The Cosmopolitan Library exports only the most stable canonical
system calls for all supported operating systems, regardless of
which platform is used for compilation. We polyfill many of the
APIs, e.g. read()
, write()
so they work consistently everywhere
while other apis, e.g. CreateWindowEx()
, might only work on one
platform, in which case they become no-op functions on others.
Cosmopolitan polyfill wrappers will usually use the dollar sign naming convention, so they may be bypassed when necessary. This same convention is used when multiple implementations of string library and other performance-critical function are provided to allow Cosmopolitan to go fast on both old and newer computers.
We take an approach to configuration that relies heavily on the
compiler's dead code elimination pass (libc/dce.h
).

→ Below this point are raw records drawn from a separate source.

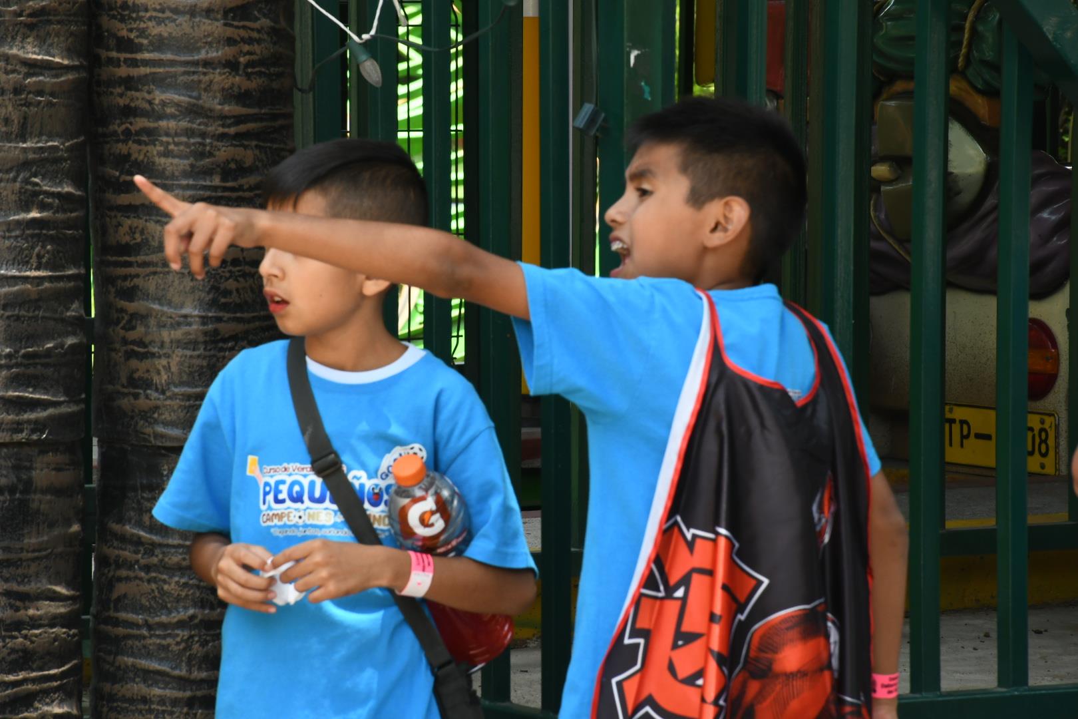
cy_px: 360
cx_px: 539
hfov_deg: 11.8
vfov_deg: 7.9
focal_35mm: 174
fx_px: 5210
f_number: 11
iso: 500
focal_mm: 116
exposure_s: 1/125
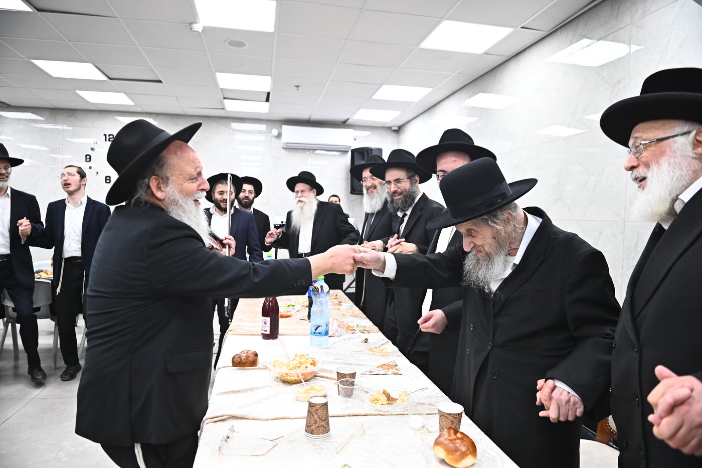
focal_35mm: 24
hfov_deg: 73.8
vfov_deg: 53.1
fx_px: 468
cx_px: 351
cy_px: 234
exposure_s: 1/200
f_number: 3.5
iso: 2500
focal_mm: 24
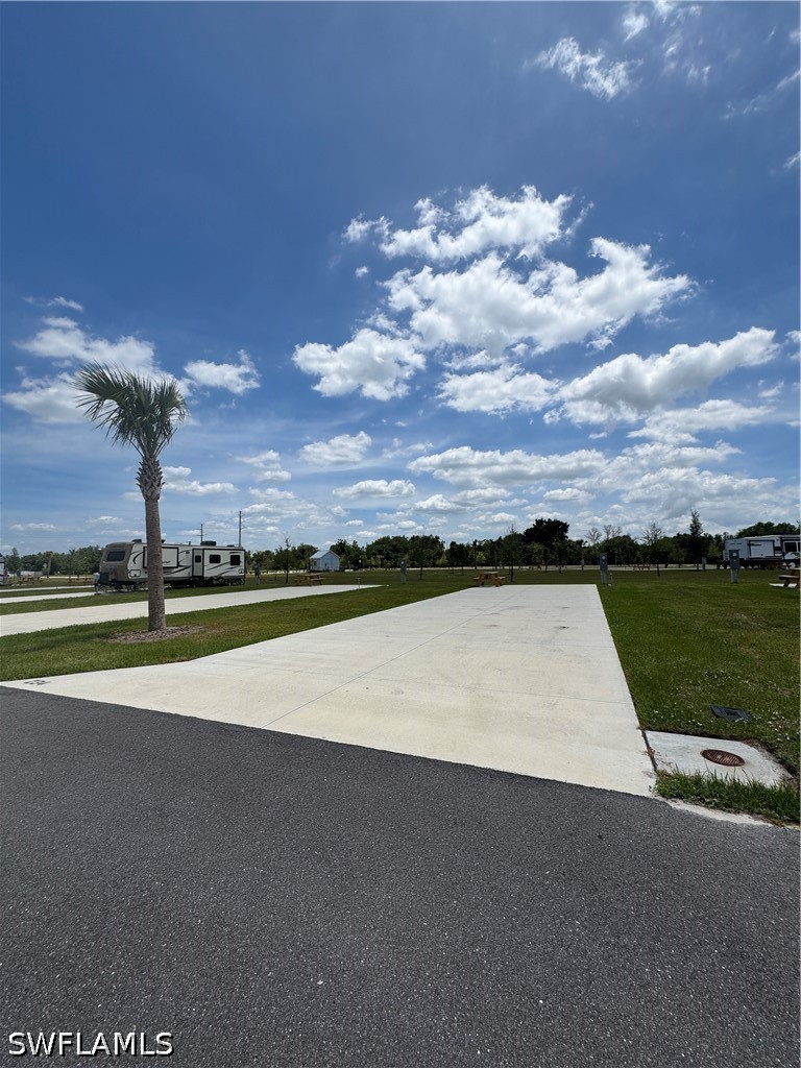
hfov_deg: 85.7
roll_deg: +1.8
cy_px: 534
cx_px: 400
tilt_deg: +4.6
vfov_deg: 102.1
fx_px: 432
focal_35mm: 14
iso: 32
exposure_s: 1/3906
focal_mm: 2.22
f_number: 2.2
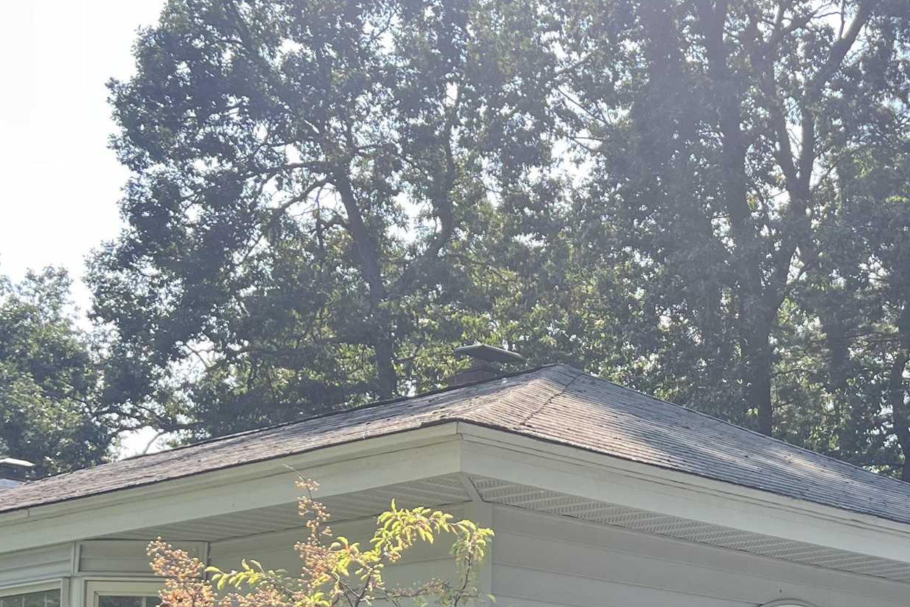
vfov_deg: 19.3
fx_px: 1694
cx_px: 876
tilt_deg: +4.5
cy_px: 708
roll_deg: +0.2
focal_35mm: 67
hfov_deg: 28.5
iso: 50
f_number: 1.5
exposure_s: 1/965
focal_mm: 5.7
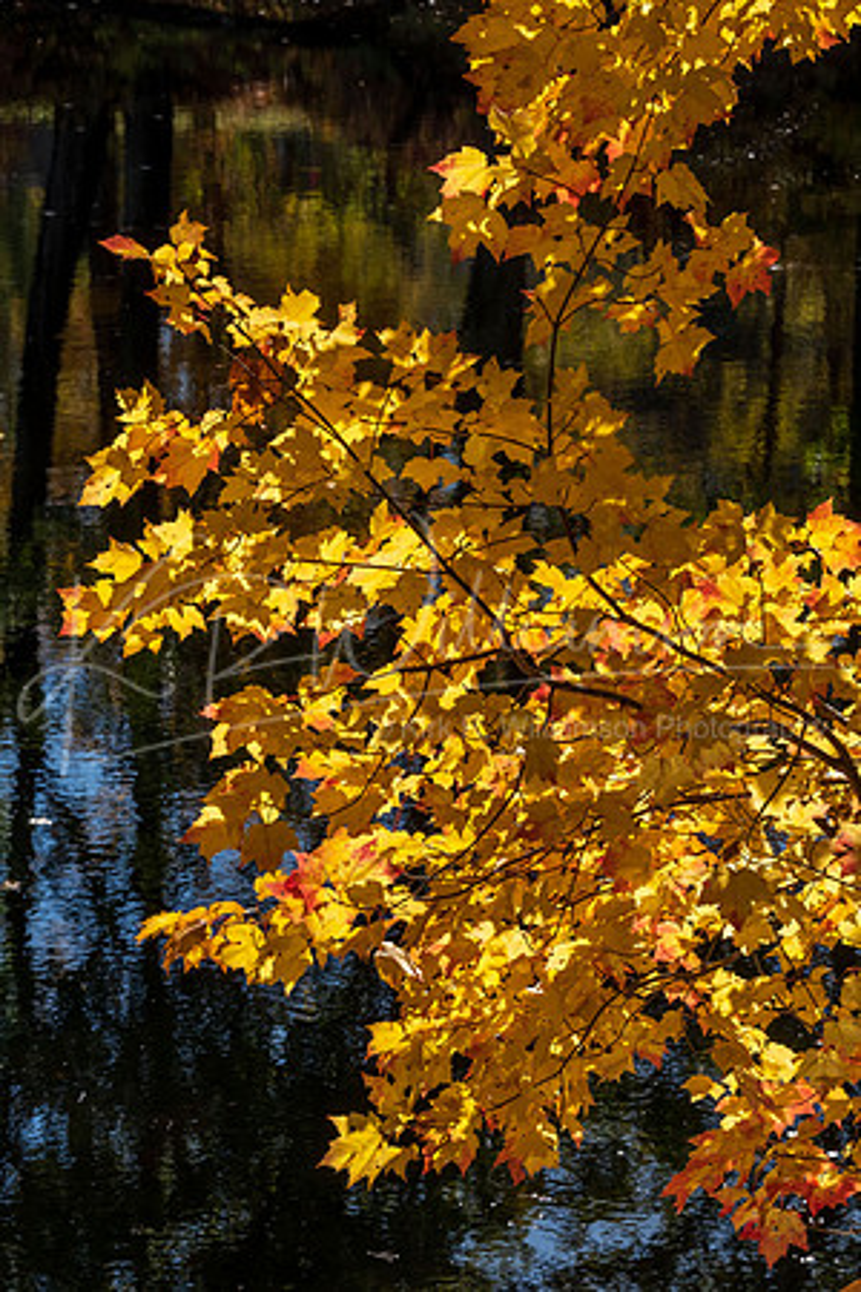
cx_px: 430
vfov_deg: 17.5
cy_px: 646
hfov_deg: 11.7
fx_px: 4197
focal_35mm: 117
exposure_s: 1/100
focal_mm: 77.9
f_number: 13
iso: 160
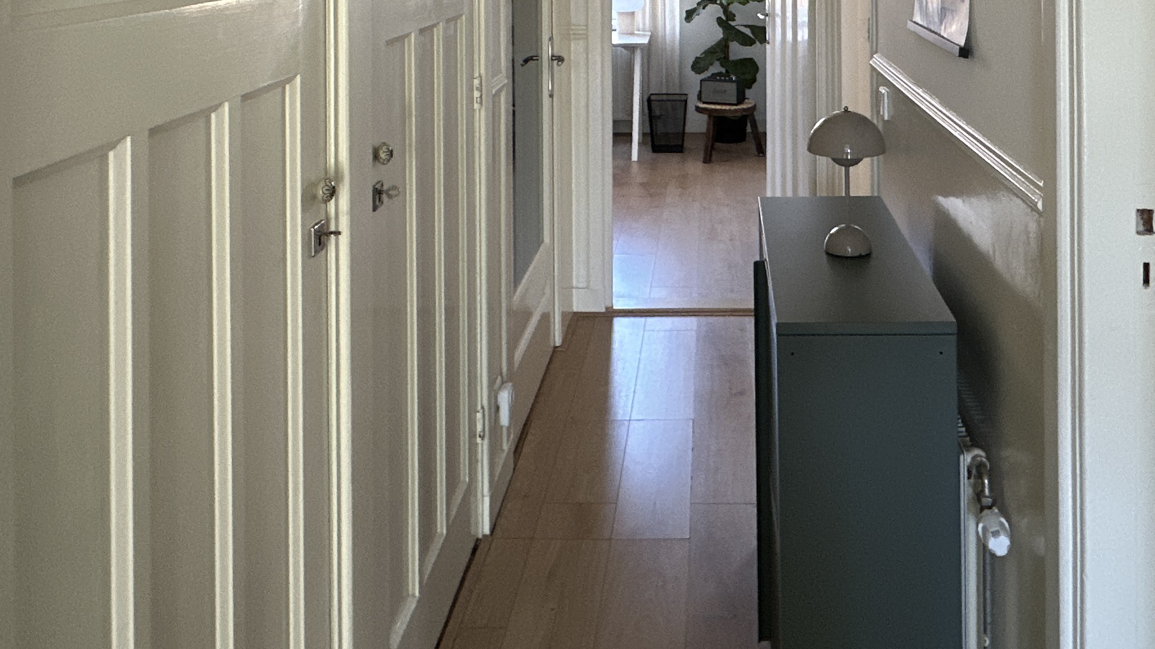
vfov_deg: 30.7
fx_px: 1041
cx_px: 695
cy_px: -77
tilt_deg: +0.4
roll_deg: +1.2
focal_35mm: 34
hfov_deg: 57.6
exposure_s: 1/94
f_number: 2.2
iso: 320
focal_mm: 2.22
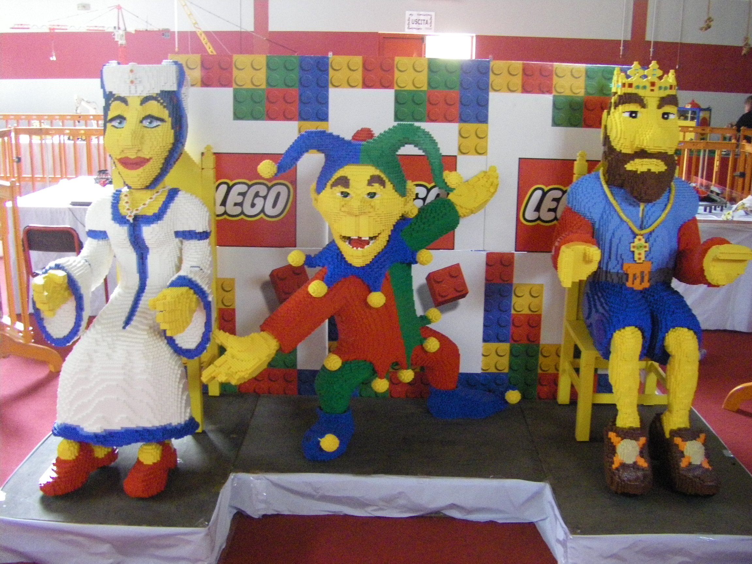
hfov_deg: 49.0
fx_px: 826
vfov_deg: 37.7
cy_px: 282
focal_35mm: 38
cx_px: 376
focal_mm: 6.3
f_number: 3.5
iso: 800
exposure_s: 1/30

Most of the
code is written so that, for example, folks not wanting support
for OpenBSD can flip a bit in SUPPORT_VECTOR
and that code will
be omitted from the build. The same is true for builds that are
tuned using -march=native
which effectively asks the library to
not include runtime support hooks for x86 processors older than
what you use.
Please note that, unlike Cygwin or MinGW, Cosmopolitan does not achieve broad support by bolting on a POSIX emulation layer. We do nothing more than (in most cases) stateless API translations that get you 90% of the way there in a fast lightweight manner. We therefore can't address some of the subtle differences, such as the nuances of absolute paths on Windows. Our approach could be compared to something more along the lines of, "the Russians just used a pencil to write in space", versus spending millions researching a pen like NASA.